Before-and-after change records
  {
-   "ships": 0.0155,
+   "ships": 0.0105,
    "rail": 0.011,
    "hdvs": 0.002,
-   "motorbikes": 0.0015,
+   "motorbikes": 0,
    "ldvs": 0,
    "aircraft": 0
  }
--
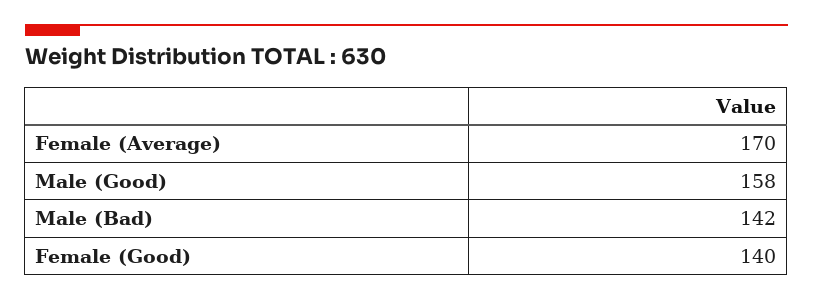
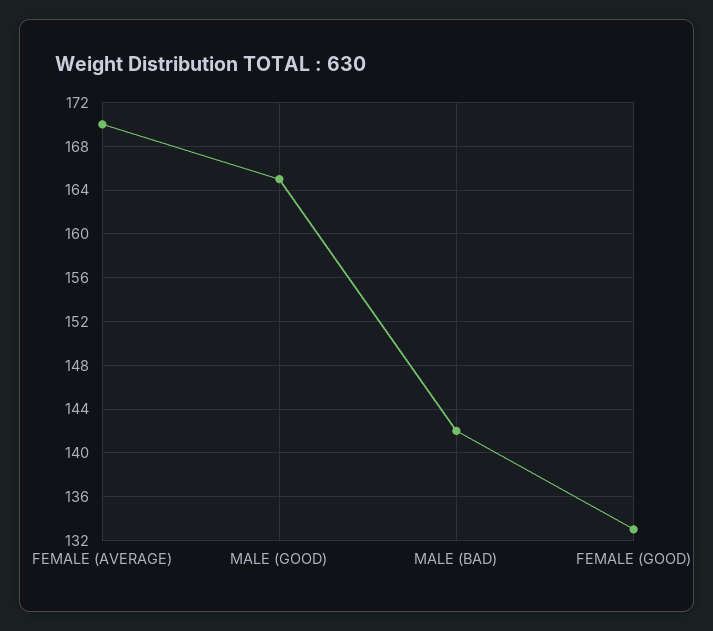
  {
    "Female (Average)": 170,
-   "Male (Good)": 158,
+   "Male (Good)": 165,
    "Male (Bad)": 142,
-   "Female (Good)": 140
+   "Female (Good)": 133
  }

— To do —
If a line in the records includes the string "Female", copy it.

— Task answer —
    "Female (Average)": 170,
-   "Female (Good)": 140
+   "Female (Good)": 133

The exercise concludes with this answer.